» **ACTIVITY**
Lay out every line of text in the records below as a single JSON list of strings, one string per line, leaving out blank lines. Leave the pictures out of the answer.

» **INFORMATION PROVIDED**
__________
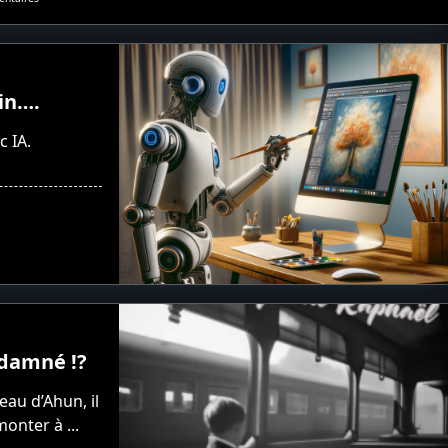
Découverte
De
La
LER
(Lézard’Express
Régionale)
in….
Entre
Le
Havre
c IA.
Et
Rolleville
Via
Montivilliers.
ndamné !?
au d’Ahun, il
monter à
...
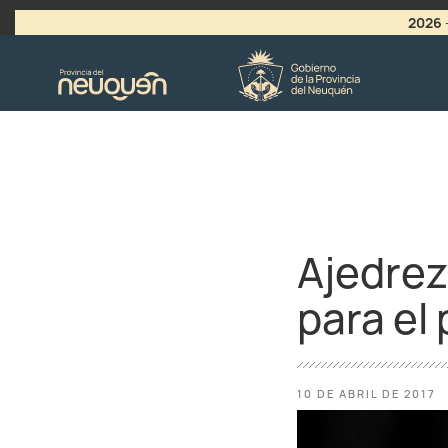
2026
>
LLAMADO A VACANTES
Ajedrez
para el
10 DE ABRIL DE 2017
__________
» **SOLUTION FOR THIS PROBLEM**
[
  "Découverte",
  "De",
  "La",
  "LER",
  "(Lézard’Express",
  "Régionale)",
  "in….",
  "Entre",
  "Le",
  "Havre",
  "c IA.",
  "Et",
  "Rolleville",
  "Via",
  "Montivilliers.",
  "ndamné !?",
  "au d’Ahun, il",
  "monter à",
  "...",
  "2026",
  ">",
  "LLAMADO A VACANTES",
  "Ajedrez",
  "para el",
  "10 DE ABRIL DE 2017"
]